GIVEN RECORDS below:

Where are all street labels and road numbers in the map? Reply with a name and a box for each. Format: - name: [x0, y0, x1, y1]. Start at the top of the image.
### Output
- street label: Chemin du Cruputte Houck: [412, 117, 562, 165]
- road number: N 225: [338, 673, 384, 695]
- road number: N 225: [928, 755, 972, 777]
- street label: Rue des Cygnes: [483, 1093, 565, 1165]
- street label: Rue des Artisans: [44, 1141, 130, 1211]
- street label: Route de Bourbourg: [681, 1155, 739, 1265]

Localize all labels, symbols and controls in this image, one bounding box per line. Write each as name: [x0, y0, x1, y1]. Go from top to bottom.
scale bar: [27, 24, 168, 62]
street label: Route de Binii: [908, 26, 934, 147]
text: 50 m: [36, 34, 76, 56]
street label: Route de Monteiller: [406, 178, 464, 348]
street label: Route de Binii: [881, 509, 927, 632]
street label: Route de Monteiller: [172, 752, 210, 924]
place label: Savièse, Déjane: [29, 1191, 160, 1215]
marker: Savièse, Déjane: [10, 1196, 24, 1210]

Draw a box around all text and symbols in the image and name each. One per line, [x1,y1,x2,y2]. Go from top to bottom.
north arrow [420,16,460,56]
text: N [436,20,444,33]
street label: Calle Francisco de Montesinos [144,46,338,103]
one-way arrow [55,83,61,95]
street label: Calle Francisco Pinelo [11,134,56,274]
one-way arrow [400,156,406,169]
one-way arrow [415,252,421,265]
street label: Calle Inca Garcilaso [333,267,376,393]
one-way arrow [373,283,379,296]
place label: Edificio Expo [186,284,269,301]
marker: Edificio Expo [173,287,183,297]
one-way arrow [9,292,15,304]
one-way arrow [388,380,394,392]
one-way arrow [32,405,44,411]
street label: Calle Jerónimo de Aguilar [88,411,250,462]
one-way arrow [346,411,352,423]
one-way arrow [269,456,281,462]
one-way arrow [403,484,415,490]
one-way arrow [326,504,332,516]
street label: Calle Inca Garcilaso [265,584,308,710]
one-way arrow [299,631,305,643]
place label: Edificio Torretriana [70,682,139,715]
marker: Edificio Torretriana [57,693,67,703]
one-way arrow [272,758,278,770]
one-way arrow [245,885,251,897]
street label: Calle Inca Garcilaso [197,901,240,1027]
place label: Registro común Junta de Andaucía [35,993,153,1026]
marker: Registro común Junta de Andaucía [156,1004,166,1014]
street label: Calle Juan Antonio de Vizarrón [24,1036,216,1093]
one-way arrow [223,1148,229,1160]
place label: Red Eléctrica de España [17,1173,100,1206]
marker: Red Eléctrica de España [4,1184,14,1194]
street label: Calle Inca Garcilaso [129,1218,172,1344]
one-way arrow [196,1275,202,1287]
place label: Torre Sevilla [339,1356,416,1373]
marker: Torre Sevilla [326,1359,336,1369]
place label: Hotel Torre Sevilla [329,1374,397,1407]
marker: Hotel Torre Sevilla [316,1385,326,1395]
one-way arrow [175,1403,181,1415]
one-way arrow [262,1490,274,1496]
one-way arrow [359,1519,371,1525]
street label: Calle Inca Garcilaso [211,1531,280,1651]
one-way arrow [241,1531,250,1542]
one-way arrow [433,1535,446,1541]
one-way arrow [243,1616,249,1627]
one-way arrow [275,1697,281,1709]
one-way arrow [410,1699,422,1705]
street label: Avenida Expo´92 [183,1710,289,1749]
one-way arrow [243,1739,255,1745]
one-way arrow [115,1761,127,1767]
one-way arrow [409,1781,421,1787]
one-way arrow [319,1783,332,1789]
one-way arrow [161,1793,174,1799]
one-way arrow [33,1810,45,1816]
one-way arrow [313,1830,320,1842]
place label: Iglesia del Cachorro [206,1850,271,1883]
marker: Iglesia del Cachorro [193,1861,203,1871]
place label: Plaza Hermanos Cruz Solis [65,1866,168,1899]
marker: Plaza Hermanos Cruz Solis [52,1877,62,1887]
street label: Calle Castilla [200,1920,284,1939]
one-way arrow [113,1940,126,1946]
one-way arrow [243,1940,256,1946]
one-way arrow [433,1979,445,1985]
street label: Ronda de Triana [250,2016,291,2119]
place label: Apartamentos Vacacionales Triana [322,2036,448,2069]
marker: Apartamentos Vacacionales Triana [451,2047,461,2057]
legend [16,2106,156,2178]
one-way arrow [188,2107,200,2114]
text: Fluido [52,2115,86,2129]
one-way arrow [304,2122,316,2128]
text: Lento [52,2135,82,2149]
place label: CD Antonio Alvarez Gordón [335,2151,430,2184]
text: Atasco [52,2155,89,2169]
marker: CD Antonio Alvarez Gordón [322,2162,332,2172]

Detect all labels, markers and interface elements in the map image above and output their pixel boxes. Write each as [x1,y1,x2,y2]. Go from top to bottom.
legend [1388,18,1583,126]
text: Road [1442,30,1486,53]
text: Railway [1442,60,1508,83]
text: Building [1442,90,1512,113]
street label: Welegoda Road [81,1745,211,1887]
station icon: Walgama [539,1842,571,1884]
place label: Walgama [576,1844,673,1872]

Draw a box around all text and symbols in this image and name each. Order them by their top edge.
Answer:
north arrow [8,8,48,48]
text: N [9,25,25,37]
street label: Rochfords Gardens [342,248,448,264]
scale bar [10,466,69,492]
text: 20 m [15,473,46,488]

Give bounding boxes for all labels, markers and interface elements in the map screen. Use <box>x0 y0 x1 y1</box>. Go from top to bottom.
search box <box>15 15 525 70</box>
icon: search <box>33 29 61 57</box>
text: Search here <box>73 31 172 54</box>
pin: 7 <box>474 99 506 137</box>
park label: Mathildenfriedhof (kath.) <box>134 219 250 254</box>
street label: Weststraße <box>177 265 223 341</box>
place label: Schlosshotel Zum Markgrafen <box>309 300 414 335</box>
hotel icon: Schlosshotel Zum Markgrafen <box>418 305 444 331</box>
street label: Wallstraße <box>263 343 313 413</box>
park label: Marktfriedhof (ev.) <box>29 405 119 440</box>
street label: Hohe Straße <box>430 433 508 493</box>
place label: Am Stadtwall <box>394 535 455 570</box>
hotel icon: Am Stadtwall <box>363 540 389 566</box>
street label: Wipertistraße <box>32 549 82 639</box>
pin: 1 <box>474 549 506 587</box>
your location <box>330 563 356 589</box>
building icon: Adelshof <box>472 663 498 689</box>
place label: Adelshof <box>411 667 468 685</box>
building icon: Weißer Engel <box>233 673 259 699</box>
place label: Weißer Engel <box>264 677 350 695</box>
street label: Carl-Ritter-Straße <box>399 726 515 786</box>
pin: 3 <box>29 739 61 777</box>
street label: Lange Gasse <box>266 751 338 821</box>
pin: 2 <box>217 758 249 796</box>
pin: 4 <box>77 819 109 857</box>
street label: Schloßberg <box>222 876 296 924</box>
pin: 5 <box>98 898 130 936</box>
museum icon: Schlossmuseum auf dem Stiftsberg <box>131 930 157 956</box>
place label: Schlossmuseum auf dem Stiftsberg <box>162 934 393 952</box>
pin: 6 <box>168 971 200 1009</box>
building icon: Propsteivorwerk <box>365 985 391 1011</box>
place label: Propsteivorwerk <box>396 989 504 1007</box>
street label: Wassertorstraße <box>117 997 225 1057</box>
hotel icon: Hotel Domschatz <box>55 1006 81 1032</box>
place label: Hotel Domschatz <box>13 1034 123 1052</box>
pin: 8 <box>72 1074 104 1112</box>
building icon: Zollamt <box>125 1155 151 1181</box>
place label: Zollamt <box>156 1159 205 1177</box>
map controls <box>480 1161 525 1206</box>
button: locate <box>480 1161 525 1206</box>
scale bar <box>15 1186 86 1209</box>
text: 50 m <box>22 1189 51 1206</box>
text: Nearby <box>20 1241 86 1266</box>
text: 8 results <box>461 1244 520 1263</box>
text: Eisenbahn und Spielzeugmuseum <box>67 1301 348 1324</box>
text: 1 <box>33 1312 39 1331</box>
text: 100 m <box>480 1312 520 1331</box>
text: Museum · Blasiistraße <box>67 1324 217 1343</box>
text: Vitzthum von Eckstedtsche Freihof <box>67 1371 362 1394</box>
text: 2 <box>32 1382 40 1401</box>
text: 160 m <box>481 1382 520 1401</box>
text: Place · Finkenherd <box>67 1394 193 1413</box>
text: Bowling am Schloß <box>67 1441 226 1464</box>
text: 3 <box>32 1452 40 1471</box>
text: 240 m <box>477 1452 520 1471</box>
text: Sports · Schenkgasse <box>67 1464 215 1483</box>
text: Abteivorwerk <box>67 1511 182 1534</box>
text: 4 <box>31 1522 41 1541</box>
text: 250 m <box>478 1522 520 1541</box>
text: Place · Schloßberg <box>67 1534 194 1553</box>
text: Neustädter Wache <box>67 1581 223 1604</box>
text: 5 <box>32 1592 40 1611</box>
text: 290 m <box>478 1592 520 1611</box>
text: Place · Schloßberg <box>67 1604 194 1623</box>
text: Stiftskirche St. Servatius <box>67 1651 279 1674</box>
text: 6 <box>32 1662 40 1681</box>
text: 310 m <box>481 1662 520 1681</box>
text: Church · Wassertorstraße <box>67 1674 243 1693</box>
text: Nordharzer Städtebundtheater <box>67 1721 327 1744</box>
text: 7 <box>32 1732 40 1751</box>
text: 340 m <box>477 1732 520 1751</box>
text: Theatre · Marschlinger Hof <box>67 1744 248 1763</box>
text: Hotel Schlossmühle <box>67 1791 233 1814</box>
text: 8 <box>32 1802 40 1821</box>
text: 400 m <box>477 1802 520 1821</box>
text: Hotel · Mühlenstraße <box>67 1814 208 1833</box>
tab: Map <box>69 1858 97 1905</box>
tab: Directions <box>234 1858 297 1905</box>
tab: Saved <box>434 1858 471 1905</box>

End of GIVEN RECORDS.

HOW TO COMPLETE THIS TASK: Across all the records above, find each line with "Propsteivorwerk" in it and copy it.

ANSWER TO THIS TASK:
building icon: Propsteivorwerk <box>365 985 391 1011</box>
place label: Propsteivorwerk <box>396 989 504 1007</box>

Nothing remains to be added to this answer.